LE ROI ARTHUR ou Fuqua vs Bruckheimer


Projet gonflé par excellence que ce Roi Arthur version 2004 qui s'est retrouvé étiré entre deux visions : d'un côté, celle du producteur Jerry Bruckheimer, nabab du blockbuster pop-corn made in US depuis une trentaine d'années et de l'autre, celle d'un réalisateur, Antoine Fuqua. L'idée de départ des deux hommes semblait pourtant identique (sinon, pourquoi travailler ensemble ?) : offrir une relecture de la légende arthurienne selon laquelle ce roi était en fait un serviteur de l'empire romain en terres bretonnes (l'actuelle Grande-Bretagne) au Vème siècle.

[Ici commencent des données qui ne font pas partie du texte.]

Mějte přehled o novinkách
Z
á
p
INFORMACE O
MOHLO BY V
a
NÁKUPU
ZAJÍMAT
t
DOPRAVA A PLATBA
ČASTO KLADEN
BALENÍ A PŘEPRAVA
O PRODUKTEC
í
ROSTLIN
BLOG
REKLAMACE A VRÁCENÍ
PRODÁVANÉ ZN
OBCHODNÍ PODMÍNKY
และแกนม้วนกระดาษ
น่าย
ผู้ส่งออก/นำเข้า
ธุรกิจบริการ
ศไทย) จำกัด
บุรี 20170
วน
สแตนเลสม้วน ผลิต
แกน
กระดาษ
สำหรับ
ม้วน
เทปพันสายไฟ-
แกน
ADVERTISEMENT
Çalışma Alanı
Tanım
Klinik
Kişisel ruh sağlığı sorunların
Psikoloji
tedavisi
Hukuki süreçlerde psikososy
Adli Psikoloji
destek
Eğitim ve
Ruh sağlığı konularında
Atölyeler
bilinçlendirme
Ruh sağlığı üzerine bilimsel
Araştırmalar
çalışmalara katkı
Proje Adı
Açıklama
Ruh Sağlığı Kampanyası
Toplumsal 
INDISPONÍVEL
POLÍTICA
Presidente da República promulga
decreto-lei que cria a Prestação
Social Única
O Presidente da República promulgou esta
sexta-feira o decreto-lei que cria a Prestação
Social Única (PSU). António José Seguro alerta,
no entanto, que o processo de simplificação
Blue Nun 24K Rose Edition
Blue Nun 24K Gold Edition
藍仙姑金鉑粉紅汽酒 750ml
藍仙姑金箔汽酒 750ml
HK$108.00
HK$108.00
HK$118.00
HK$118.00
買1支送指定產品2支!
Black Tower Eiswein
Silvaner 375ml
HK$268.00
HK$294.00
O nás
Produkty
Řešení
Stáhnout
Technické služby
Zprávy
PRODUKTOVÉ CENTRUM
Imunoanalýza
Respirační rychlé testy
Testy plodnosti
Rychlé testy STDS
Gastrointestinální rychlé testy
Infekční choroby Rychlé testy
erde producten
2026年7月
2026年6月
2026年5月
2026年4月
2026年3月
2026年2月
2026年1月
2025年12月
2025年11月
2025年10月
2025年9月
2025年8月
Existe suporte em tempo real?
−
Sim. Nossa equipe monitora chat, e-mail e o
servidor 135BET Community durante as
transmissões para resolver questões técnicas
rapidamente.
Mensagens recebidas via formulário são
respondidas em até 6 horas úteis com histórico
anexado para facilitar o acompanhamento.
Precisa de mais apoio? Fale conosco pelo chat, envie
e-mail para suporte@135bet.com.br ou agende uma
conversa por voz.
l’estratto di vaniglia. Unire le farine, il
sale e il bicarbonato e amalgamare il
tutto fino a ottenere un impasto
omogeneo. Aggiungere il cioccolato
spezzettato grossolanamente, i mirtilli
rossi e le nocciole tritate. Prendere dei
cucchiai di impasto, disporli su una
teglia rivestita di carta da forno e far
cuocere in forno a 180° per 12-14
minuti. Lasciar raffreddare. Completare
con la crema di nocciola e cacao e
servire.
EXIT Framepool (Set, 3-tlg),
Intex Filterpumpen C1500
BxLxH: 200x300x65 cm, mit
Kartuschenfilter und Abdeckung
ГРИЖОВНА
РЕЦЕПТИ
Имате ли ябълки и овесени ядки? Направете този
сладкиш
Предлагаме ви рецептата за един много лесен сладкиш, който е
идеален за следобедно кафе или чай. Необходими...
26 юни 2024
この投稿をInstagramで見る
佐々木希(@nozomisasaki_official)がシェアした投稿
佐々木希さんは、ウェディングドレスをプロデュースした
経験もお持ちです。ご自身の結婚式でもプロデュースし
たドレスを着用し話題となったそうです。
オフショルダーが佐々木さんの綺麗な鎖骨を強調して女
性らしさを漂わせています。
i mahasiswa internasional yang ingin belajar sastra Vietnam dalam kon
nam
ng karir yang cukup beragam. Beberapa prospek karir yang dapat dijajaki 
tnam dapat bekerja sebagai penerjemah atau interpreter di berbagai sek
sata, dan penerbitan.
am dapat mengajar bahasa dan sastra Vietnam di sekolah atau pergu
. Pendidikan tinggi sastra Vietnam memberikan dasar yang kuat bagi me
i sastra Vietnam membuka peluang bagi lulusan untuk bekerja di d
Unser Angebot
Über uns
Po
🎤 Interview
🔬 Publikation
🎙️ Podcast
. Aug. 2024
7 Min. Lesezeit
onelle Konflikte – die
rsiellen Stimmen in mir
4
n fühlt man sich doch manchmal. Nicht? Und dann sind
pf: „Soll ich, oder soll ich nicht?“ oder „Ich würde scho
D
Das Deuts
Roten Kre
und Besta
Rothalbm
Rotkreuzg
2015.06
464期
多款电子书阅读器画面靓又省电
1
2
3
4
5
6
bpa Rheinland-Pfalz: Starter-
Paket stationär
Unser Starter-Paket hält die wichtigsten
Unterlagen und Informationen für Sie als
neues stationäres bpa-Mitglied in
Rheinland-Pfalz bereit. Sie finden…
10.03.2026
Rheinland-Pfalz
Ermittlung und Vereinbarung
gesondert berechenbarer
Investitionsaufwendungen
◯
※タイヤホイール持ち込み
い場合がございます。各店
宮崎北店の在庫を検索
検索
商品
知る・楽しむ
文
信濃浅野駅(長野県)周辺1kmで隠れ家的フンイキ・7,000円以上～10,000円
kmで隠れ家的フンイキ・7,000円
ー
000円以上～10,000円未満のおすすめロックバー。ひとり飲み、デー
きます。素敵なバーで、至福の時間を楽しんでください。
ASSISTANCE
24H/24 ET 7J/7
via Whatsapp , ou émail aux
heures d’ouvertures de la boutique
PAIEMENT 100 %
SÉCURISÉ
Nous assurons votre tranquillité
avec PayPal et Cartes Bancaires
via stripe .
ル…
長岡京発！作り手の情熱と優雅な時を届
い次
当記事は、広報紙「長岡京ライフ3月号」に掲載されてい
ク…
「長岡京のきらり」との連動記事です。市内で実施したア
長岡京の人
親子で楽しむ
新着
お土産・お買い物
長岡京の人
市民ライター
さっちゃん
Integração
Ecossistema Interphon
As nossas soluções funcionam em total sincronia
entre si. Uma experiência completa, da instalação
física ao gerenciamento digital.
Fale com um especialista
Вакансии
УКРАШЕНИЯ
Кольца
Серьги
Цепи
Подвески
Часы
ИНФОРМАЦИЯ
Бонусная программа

Si cette relecture semble parfaitement plausible sur le plan historique, elle se révèle en revanche nettement plus hasardeuse du côté de l'exploitation du film puisque cette histoire est désormais associée à celle d'un roi du XVème siècle, à la tête de son royaume, entouré de son épouse Guenièvre, de son magicien Merlin et de ses fidèles chevaliers de la Table Ronde dont le premier d'entre eux, Lancelot. Mais, si le public peut, dans certains cas, se montrer très permissif face aux idées nouvelles (le film a tout de même attiré 1,6 millions de spectateurs dans les salles en France, soit un assez joli score), il semble en revanche que ce ne soit pas totalement le cas, ici, du producteur dont la vision du projet divergea semble-t-il en partie de celle du réalisateur.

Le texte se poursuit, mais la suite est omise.